Top of Task inputs

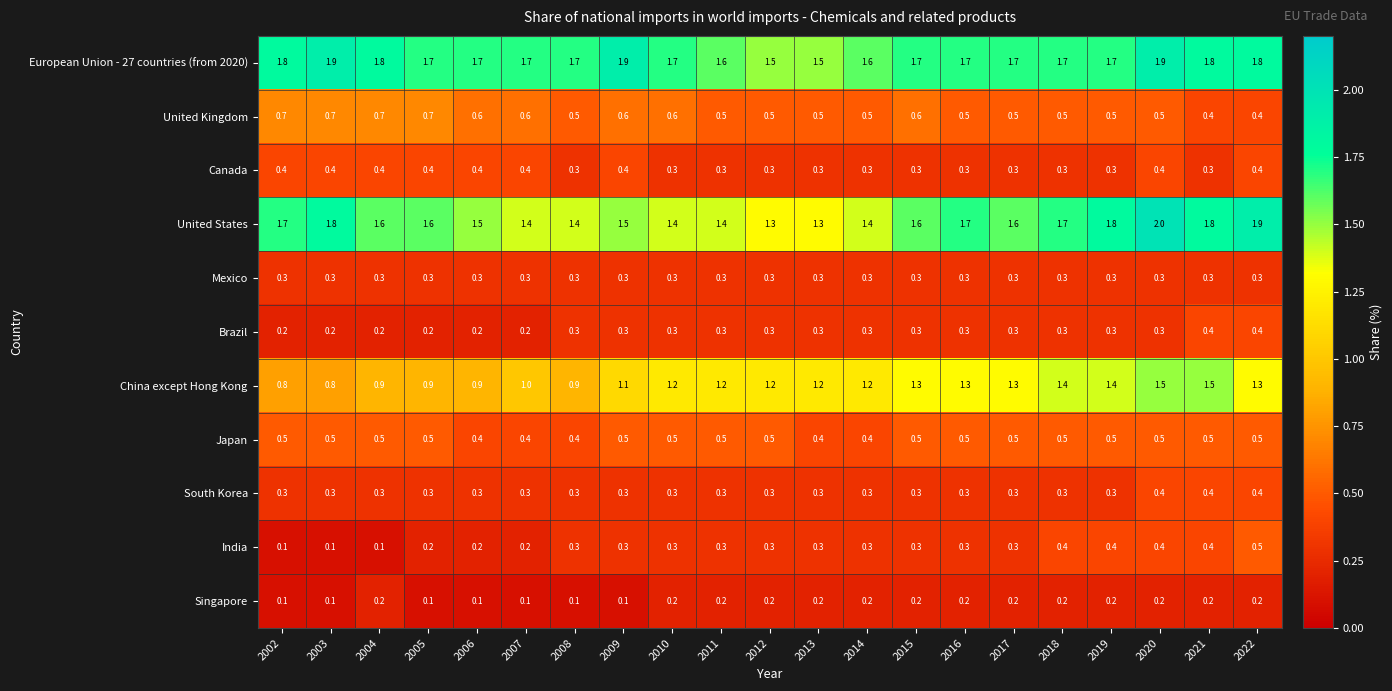

What is the highest value of the European Union - 27 countries (from 2020) series?

1.9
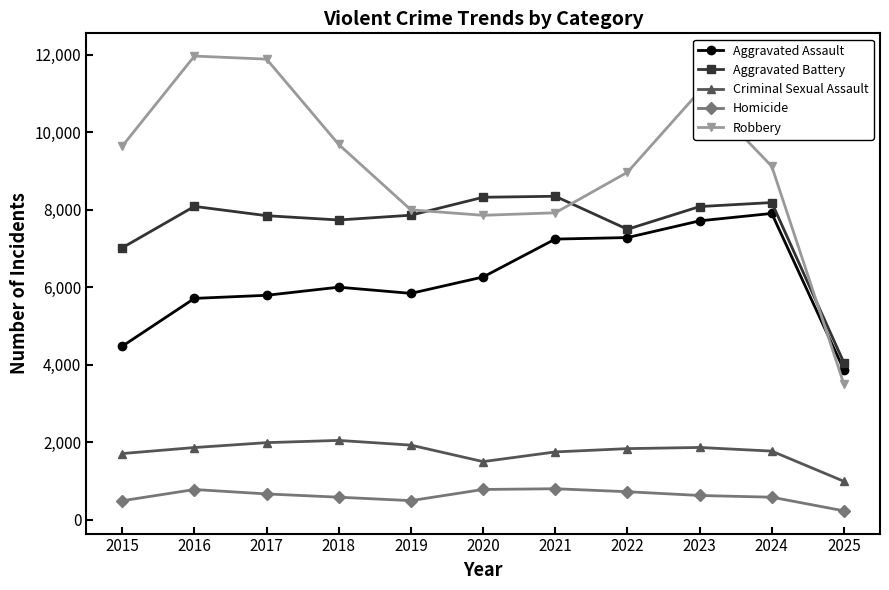

Which series has the widest spread of values?

Robbery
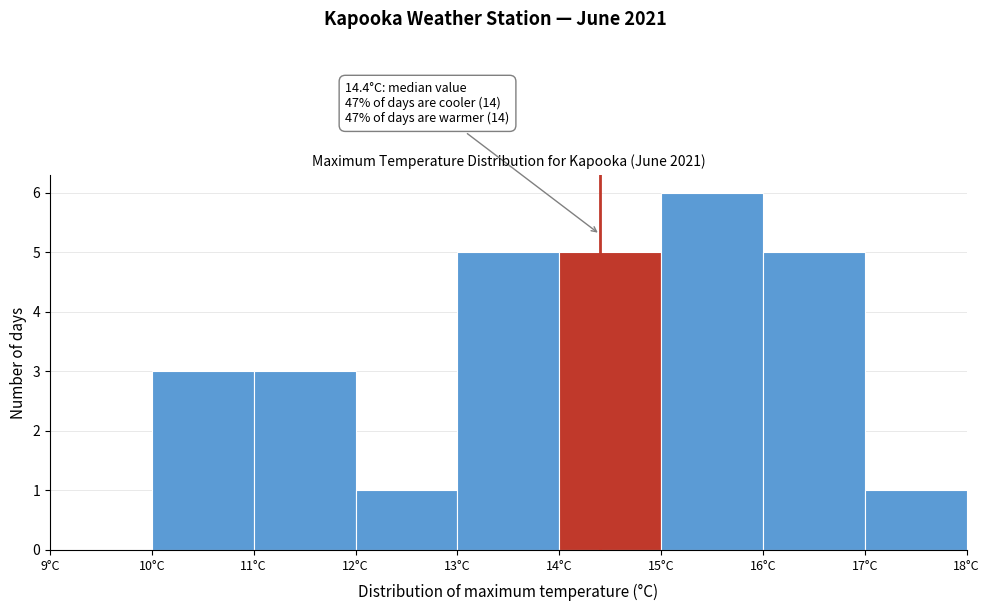

Over which range of the x-axis is the bar tallest?

15 to 16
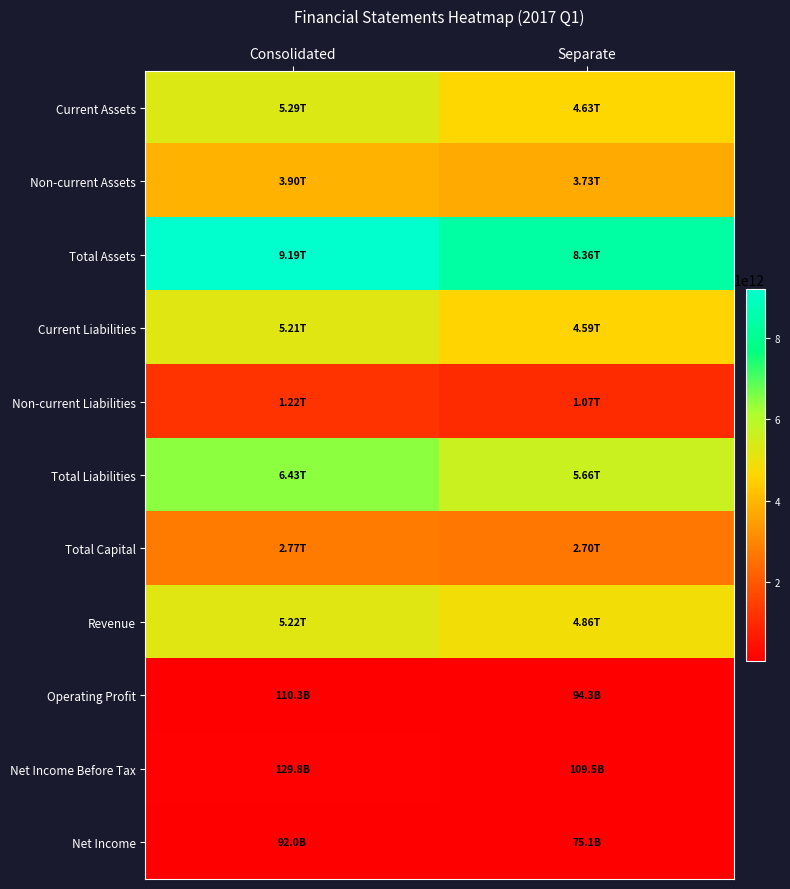

What is the spread (max minus min) of values at Separate?

8288032489000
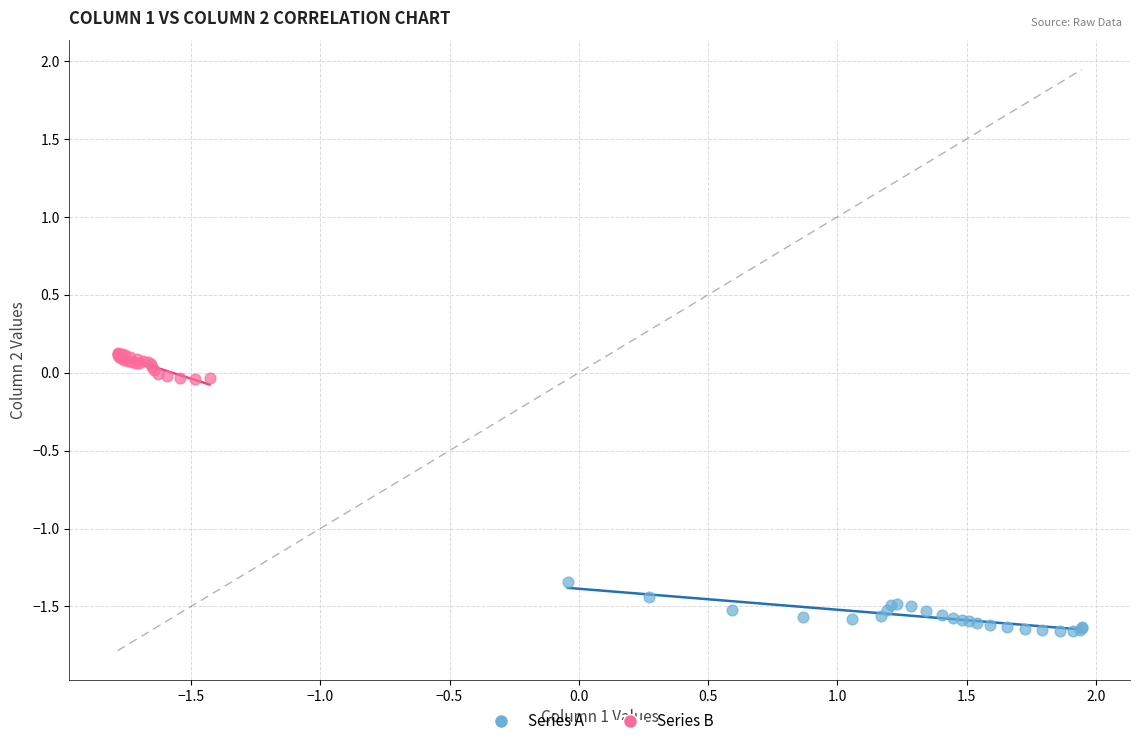

What are all the series names shown in the legend?

Series A, Series B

Bottom of Task inputs

## What to do
Pull every line of text out of the records above, word for word, and leave the pictures out.

## Result of this exercise
What is the highest value of the European Union - 27 countries (from 2020) series?

1.9

Which series has the widest spread of values?

Robbery

Over which range of the x-axis is the bar tallest?

15 to 16

What is the spread (max minus min) of values at Separate?

8288032489000

What are all the series names shown in the legend?

Series A, Series B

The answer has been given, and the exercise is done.